◆ **Exercise inputs**
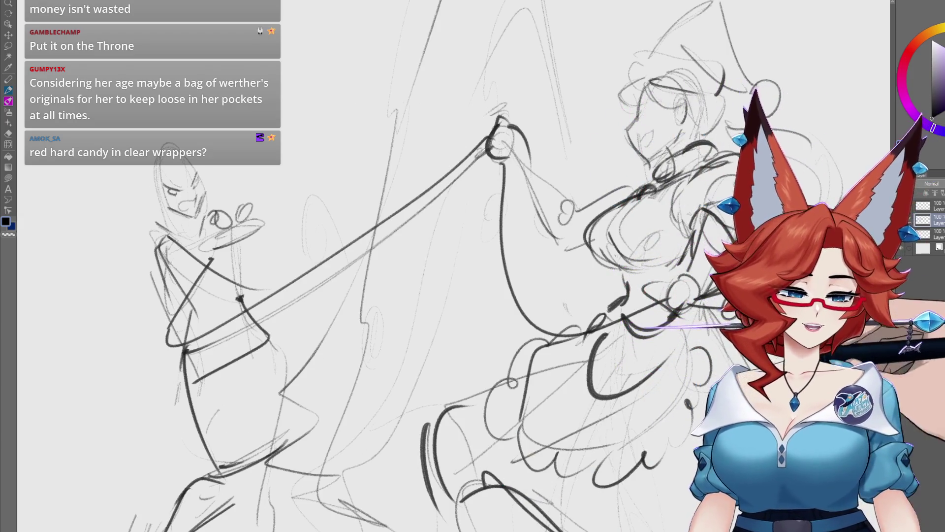
Outline the candy body with a pinched, twisted top and a wavy line inside.
{"action": "scroll", "coordinate": [316, 416], "scroll_direction": "up", "scroll_amount": 5}
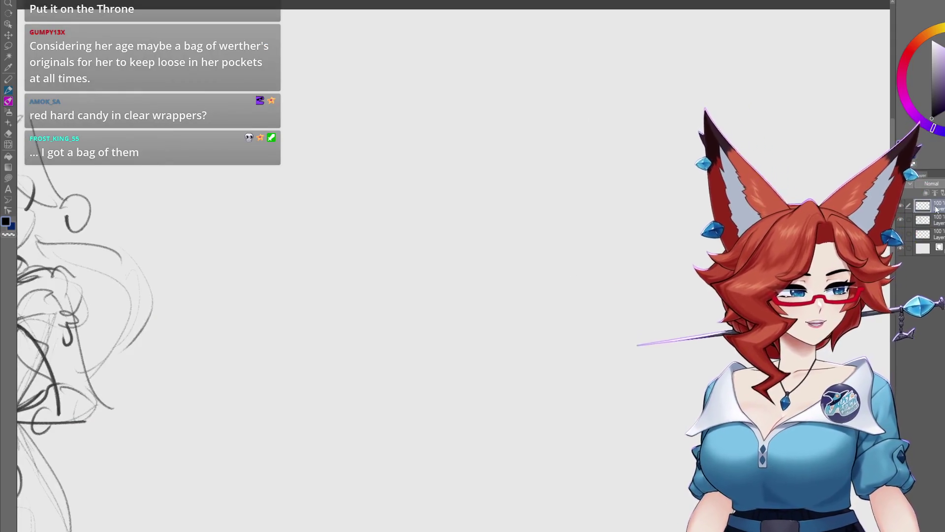
{"action": "mouse_move", "coordinate": [383, 325]}
{"action": "left_mouse_down"}
{"action": "mouse_move", "coordinate": [349, 284]}
{"action": "mouse_move", "coordinate": [434, 207]}
{"action": "mouse_move", "coordinate": [401, 333]}
{"action": "mouse_move", "coordinate": [448, 279]}
{"action": "mouse_move", "coordinate": [468, 220]}
{"action": "mouse_move", "coordinate": [458, 207]}
{"action": "mouse_move", "coordinate": [471, 221]}
{"action": "mouse_move", "coordinate": [468, 185]}
{"action": "mouse_move", "coordinate": [492, 152]}
{"action": "mouse_move", "coordinate": [529, 200]}
{"action": "left_mouse_up"}
{"action": "left_click_drag", "start_coordinate": [529, 199], "coordinate": [480, 218]}
{"action": "left_click_drag", "start_coordinate": [404, 236], "coordinate": [440, 272]}
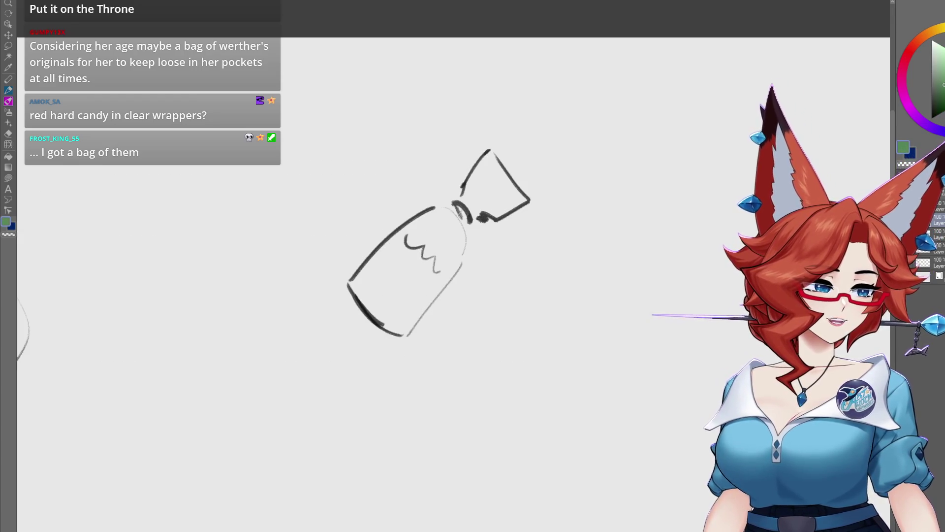
Paint the candy's top green and hatch its lower body in red.
{"action": "mouse_move", "coordinate": [438, 212]}
{"action": "left_mouse_down"}
{"action": "mouse_move", "coordinate": [428, 238]}
{"action": "mouse_move", "coordinate": [448, 232]}
{"action": "mouse_move", "coordinate": [475, 190]}
{"action": "mouse_move", "coordinate": [495, 201]}
{"action": "mouse_move", "coordinate": [522, 195]}
{"action": "left_mouse_up"}
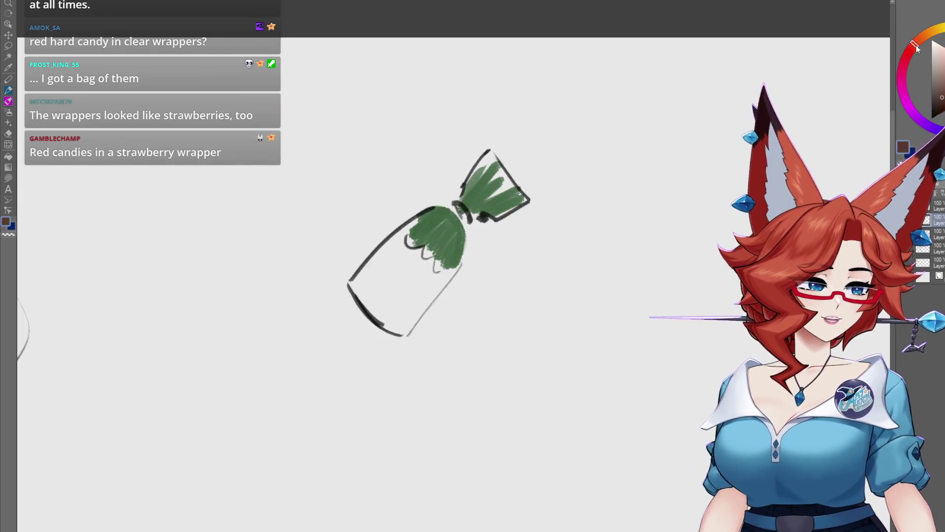
{"action": "left_click", "coordinate": [913, 49]}
{"action": "mouse_move", "coordinate": [367, 273]}
{"action": "left_mouse_down"}
{"action": "mouse_move", "coordinate": [355, 280]}
{"action": "mouse_move", "coordinate": [369, 310]}
{"action": "mouse_move", "coordinate": [397, 312]}
{"action": "mouse_move", "coordinate": [437, 288]}
{"action": "mouse_move", "coordinate": [360, 280]}
{"action": "mouse_move", "coordinate": [445, 270]}
{"action": "left_mouse_up"}
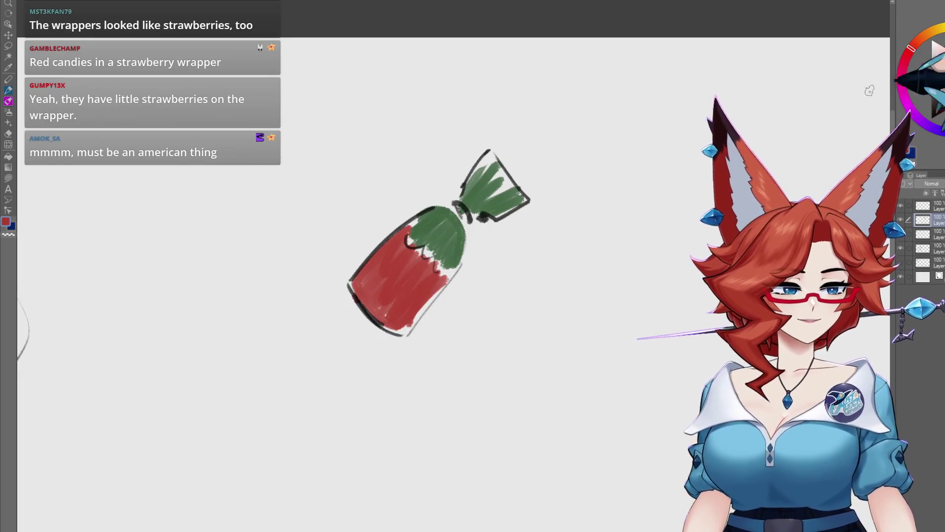
Dab about ten orange-brown seed dots across the red candy body.
{"action": "left_click", "coordinate": [929, 33]}
{"action": "left_click", "coordinate": [378, 270]}
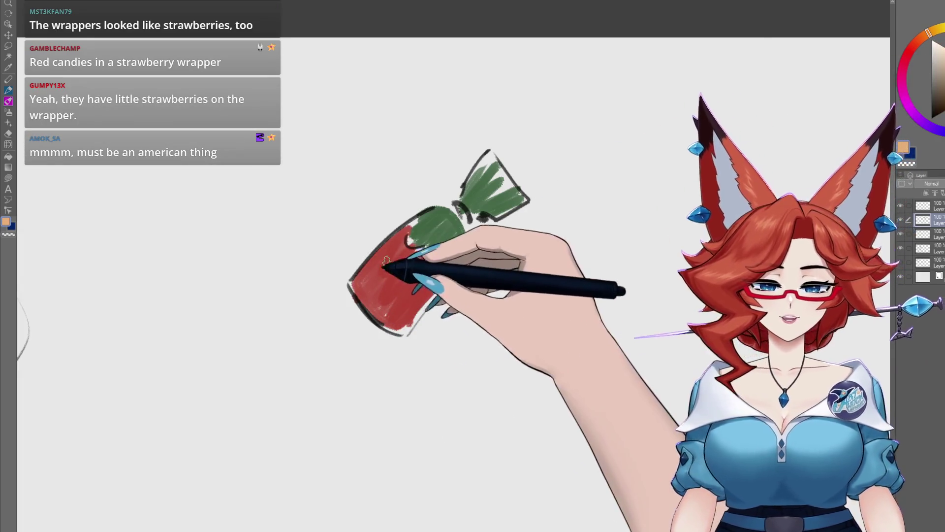
{"action": "left_click", "coordinate": [367, 288]}
{"action": "left_click", "coordinate": [396, 253]}
{"action": "left_click", "coordinate": [412, 268]}
{"action": "left_click", "coordinate": [428, 282]}
{"action": "left_click", "coordinate": [403, 277]}
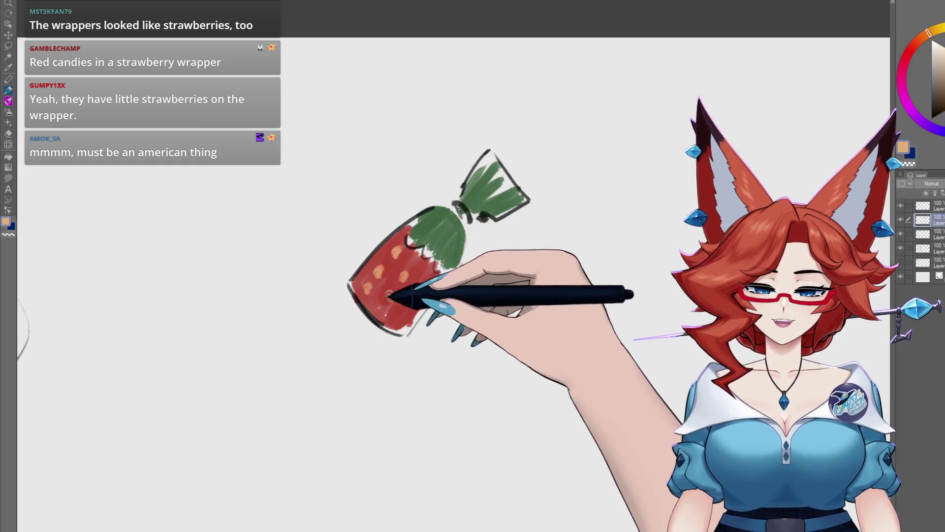
{"action": "left_click", "coordinate": [387, 296]}
{"action": "left_click", "coordinate": [408, 304]}
{"action": "left_click", "coordinate": [378, 316]}
{"action": "left_click", "coordinate": [396, 323]}
{"action": "mouse_move", "coordinate": [485, 409]}
{"action": "left_mouse_down"}
{"action": "mouse_move", "coordinate": [450, 426]}
{"action": "mouse_move", "coordinate": [457, 412]}
{"action": "left_mouse_up"}
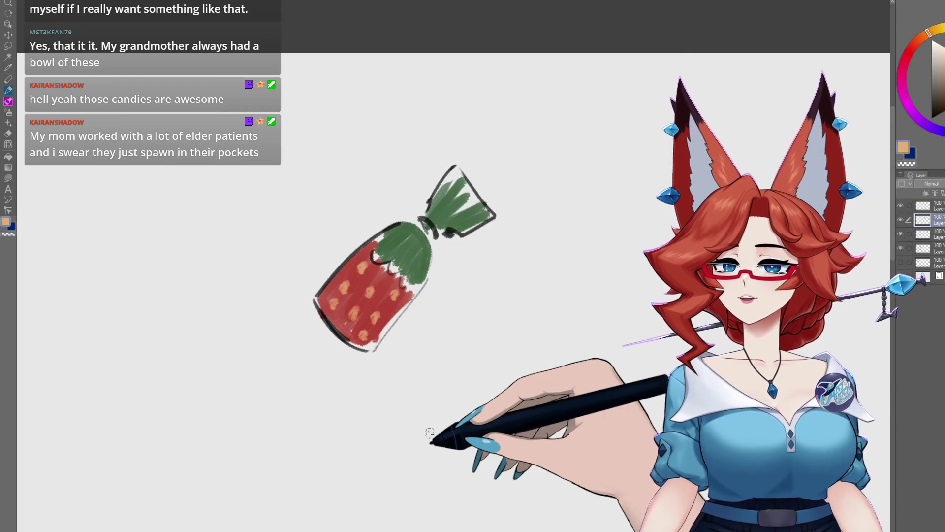
{"action": "left_click_drag", "start_coordinate": [607, 376], "coordinate": [274, 391]}
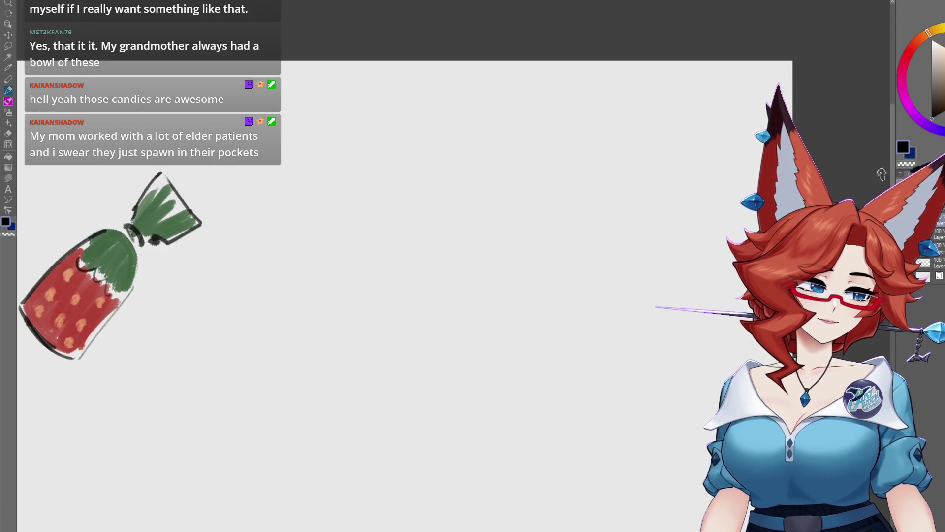
Sketch the pitcher's curved body sides and closed base in black.
{"action": "left_click_drag", "start_coordinate": [525, 350], "coordinate": [485, 354]}
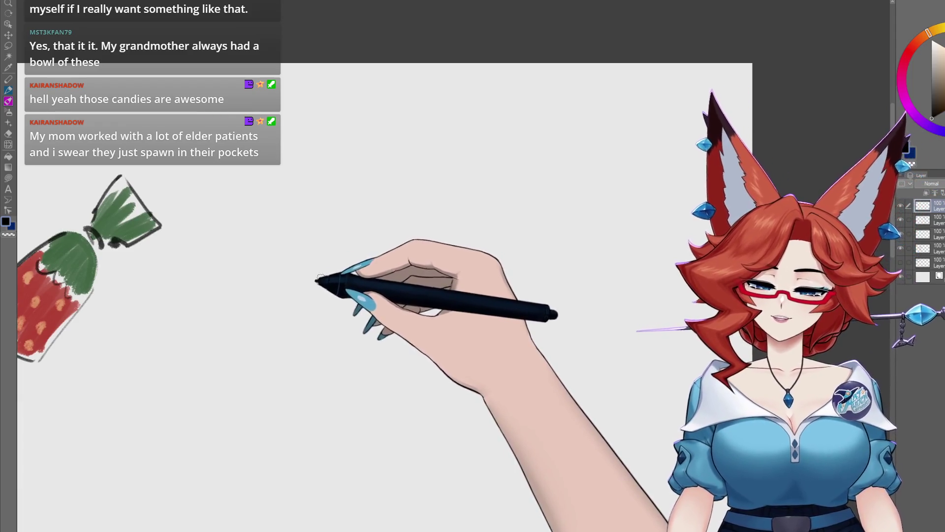
{"action": "mouse_move", "coordinate": [329, 270]}
{"action": "left_mouse_down"}
{"action": "mouse_move", "coordinate": [318, 283]}
{"action": "mouse_move", "coordinate": [386, 270]}
{"action": "mouse_move", "coordinate": [428, 300]}
{"action": "mouse_move", "coordinate": [370, 311]}
{"action": "mouse_move", "coordinate": [379, 438]}
{"action": "left_mouse_up"}
{"action": "mouse_move", "coordinate": [428, 301]}
{"action": "left_mouse_down"}
{"action": "mouse_move", "coordinate": [451, 303]}
{"action": "mouse_move", "coordinate": [460, 436]}
{"action": "left_mouse_up"}
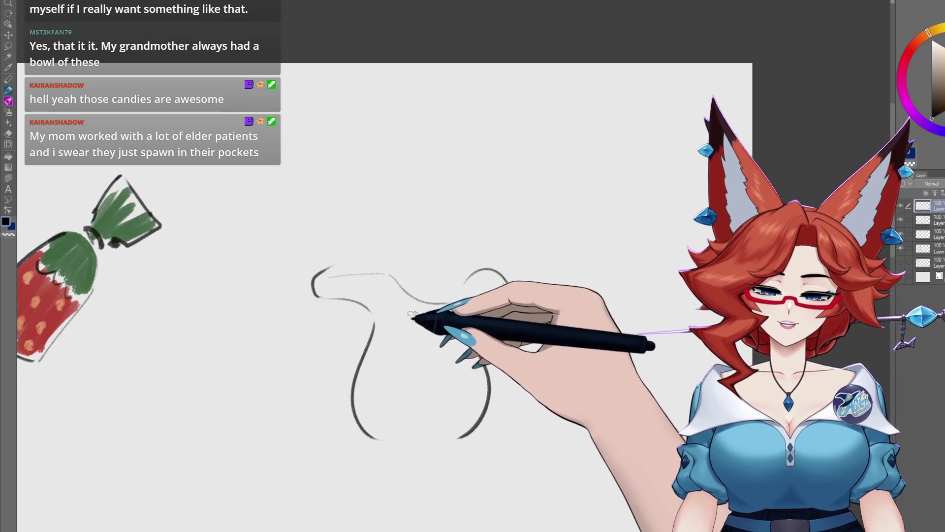
{"action": "left_click_drag", "start_coordinate": [407, 306], "coordinate": [384, 328]}
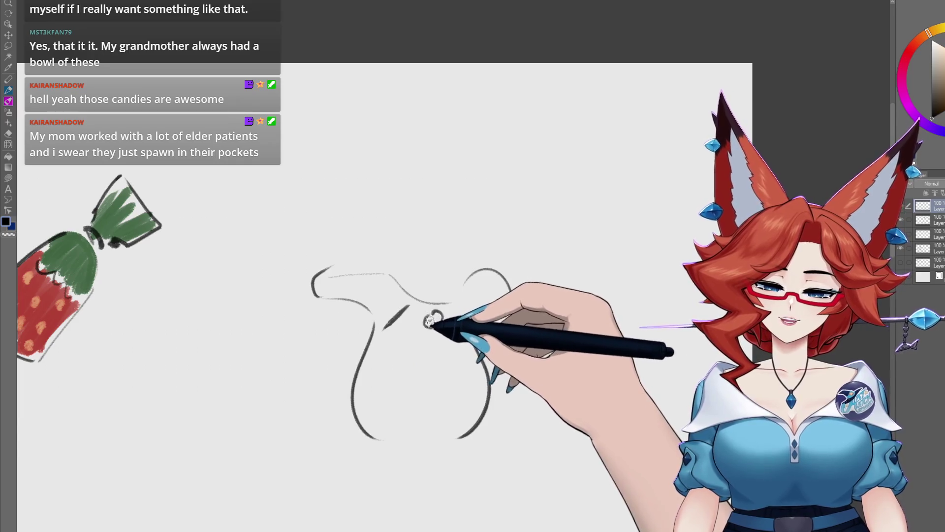
{"action": "left_click_drag", "start_coordinate": [475, 356], "coordinate": [480, 331]}
{"action": "left_click_drag", "start_coordinate": [389, 424], "coordinate": [476, 417]}
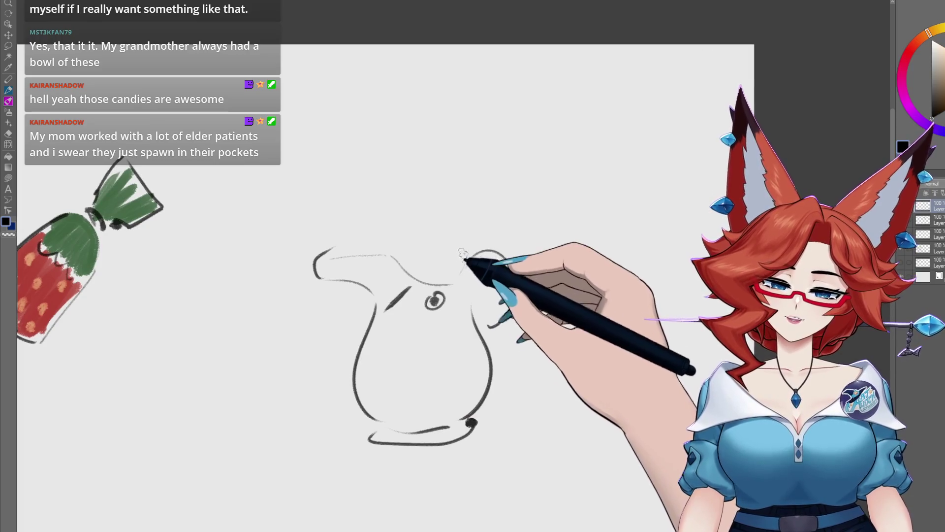
Add the pitcher's top rim, inner mouth, handle edge and interior shading strokes.
{"action": "left_click_drag", "start_coordinate": [465, 246], "coordinate": [324, 257]}
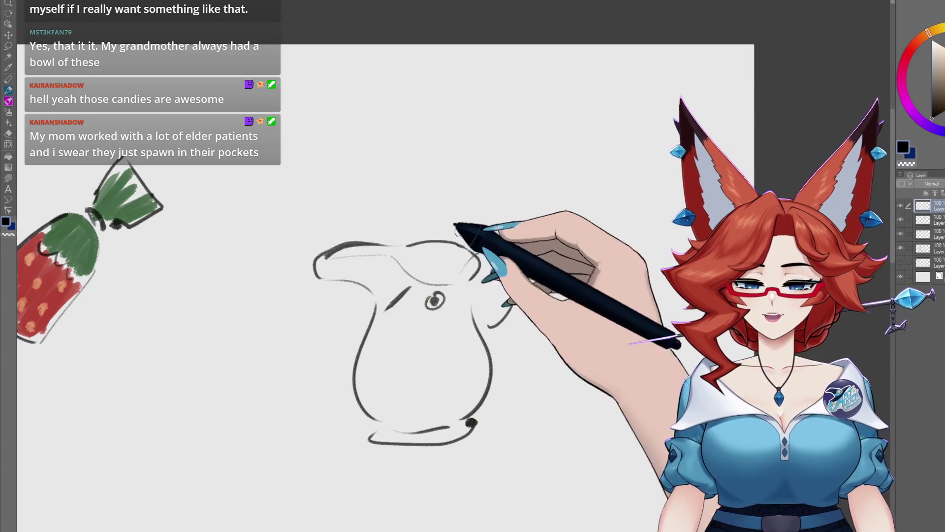
{"action": "mouse_move", "coordinate": [457, 275]}
{"action": "left_mouse_down"}
{"action": "mouse_move", "coordinate": [375, 253]}
{"action": "mouse_move", "coordinate": [335, 259]}
{"action": "left_mouse_up"}
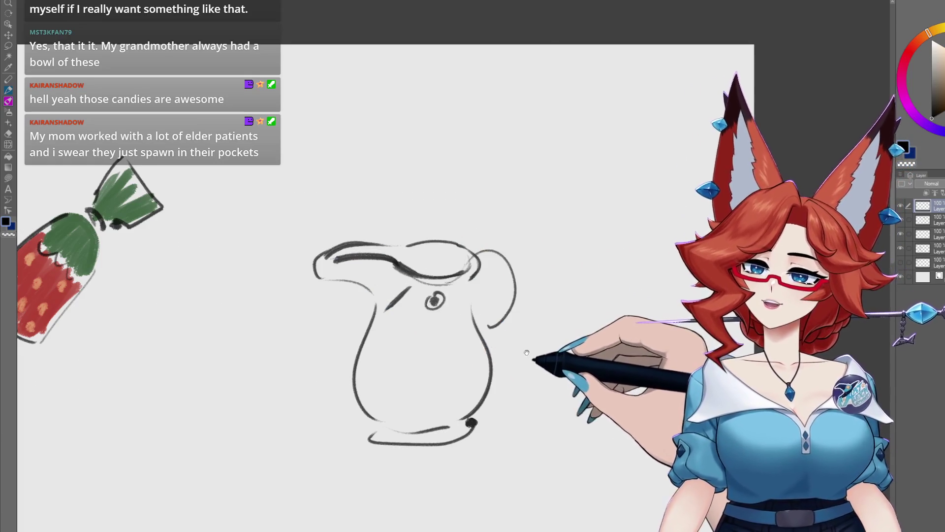
{"action": "left_click_drag", "start_coordinate": [526, 353], "coordinate": [513, 345]}
{"action": "mouse_move", "coordinate": [480, 268]}
{"action": "left_mouse_down"}
{"action": "mouse_move", "coordinate": [459, 301]}
{"action": "mouse_move", "coordinate": [474, 293]}
{"action": "left_mouse_up"}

◆ **Aim of the task**
When you repeat the records, reproduce each line exactly and drop the images.

◆ **Response for this exercise**
Outline the candy body with a pinched, twisted top and a wavy line inside.
{"action": "scroll", "coordinate": [316, 416], "scroll_direction": "up", "scroll_amount": 5}
{"action": "mouse_move", "coordinate": [383, 325]}
{"action": "left_mouse_down"}
{"action": "mouse_move", "coordinate": [349, 284]}
{"action": "mouse_move", "coordinate": [434, 207]}
{"action": "mouse_move", "coordinate": [401, 333]}
{"action": "mouse_move", "coordinate": [448, 279]}
{"action": "mouse_move", "coordinate": [468, 220]}
{"action": "mouse_move", "coordinate": [458, 207]}
{"action": "mouse_move", "coordinate": [471, 221]}
{"action": "mouse_move", "coordinate": [468, 185]}
{"action": "mouse_move", "coordinate": [492, 152]}
{"action": "mouse_move", "coordinate": [529, 200]}
{"action": "left_mouse_up"}
{"action": "left_click_drag", "start_coordinate": [529, 199], "coordinate": [480, 218]}
{"action": "left_click_drag", "start_coordinate": [404, 236], "coordinate": [440, 272]}
Paint the candy's top green and hatch its lower body in red.
{"action": "mouse_move", "coordinate": [438, 212]}
{"action": "left_mouse_down"}
{"action": "mouse_move", "coordinate": [428, 238]}
{"action": "mouse_move", "coordinate": [448, 232]}
{"action": "mouse_move", "coordinate": [475, 190]}
{"action": "mouse_move", "coordinate": [495, 201]}
{"action": "mouse_move", "coordinate": [522, 195]}
{"action": "left_mouse_up"}
{"action": "left_click", "coordinate": [913, 49]}
{"action": "mouse_move", "coordinate": [367, 273]}
{"action": "left_mouse_down"}
{"action": "mouse_move", "coordinate": [355, 280]}
{"action": "mouse_move", "coordinate": [369, 310]}
{"action": "mouse_move", "coordinate": [397, 312]}
{"action": "mouse_move", "coordinate": [437, 288]}
{"action": "mouse_move", "coordinate": [360, 280]}
{"action": "mouse_move", "coordinate": [445, 270]}
{"action": "left_mouse_up"}
Dab about ten orange-brown seed dots across the red candy body.
{"action": "left_click", "coordinate": [929, 33]}
{"action": "left_click", "coordinate": [378, 270]}
{"action": "left_click", "coordinate": [367, 288]}
{"action": "left_click", "coordinate": [396, 253]}
{"action": "left_click", "coordinate": [412, 268]}
{"action": "left_click", "coordinate": [428, 282]}
{"action": "left_click", "coordinate": [403, 277]}
{"action": "left_click", "coordinate": [387, 296]}
{"action": "left_click", "coordinate": [408, 304]}
{"action": "left_click", "coordinate": [378, 316]}
{"action": "left_click", "coordinate": [396, 323]}
{"action": "mouse_move", "coordinate": [485, 409]}
{"action": "left_mouse_down"}
{"action": "mouse_move", "coordinate": [450, 426]}
{"action": "mouse_move", "coordinate": [457, 412]}
{"action": "left_mouse_up"}
{"action": "left_click_drag", "start_coordinate": [607, 376], "coordinate": [274, 391]}
Sketch the pitcher's curved body sides and closed base in black.
{"action": "left_click_drag", "start_coordinate": [525, 350], "coordinate": [485, 354]}
{"action": "mouse_move", "coordinate": [329, 270]}
{"action": "left_mouse_down"}
{"action": "mouse_move", "coordinate": [318, 283]}
{"action": "mouse_move", "coordinate": [386, 270]}
{"action": "mouse_move", "coordinate": [428, 300]}
{"action": "mouse_move", "coordinate": [370, 311]}
{"action": "mouse_move", "coordinate": [379, 438]}
{"action": "left_mouse_up"}
{"action": "mouse_move", "coordinate": [428, 301]}
{"action": "left_mouse_down"}
{"action": "mouse_move", "coordinate": [451, 303]}
{"action": "mouse_move", "coordinate": [460, 436]}
{"action": "left_mouse_up"}
{"action": "left_click_drag", "start_coordinate": [407, 306], "coordinate": [384, 328]}
{"action": "left_click_drag", "start_coordinate": [475, 356], "coordinate": [480, 331]}
{"action": "left_click_drag", "start_coordinate": [389, 424], "coordinate": [476, 417]}
Add the pitcher's top rim, inner mouth, handle edge and interior shading strokes.
{"action": "left_click_drag", "start_coordinate": [465, 246], "coordinate": [324, 257]}
{"action": "mouse_move", "coordinate": [457, 275]}
{"action": "left_mouse_down"}
{"action": "mouse_move", "coordinate": [375, 253]}
{"action": "mouse_move", "coordinate": [335, 259]}
{"action": "left_mouse_up"}
{"action": "left_click_drag", "start_coordinate": [526, 353], "coordinate": [513, 345]}
{"action": "mouse_move", "coordinate": [480, 268]}
{"action": "left_mouse_down"}
{"action": "mouse_move", "coordinate": [459, 301]}
{"action": "mouse_move", "coordinate": [474, 293]}
{"action": "left_mouse_up"}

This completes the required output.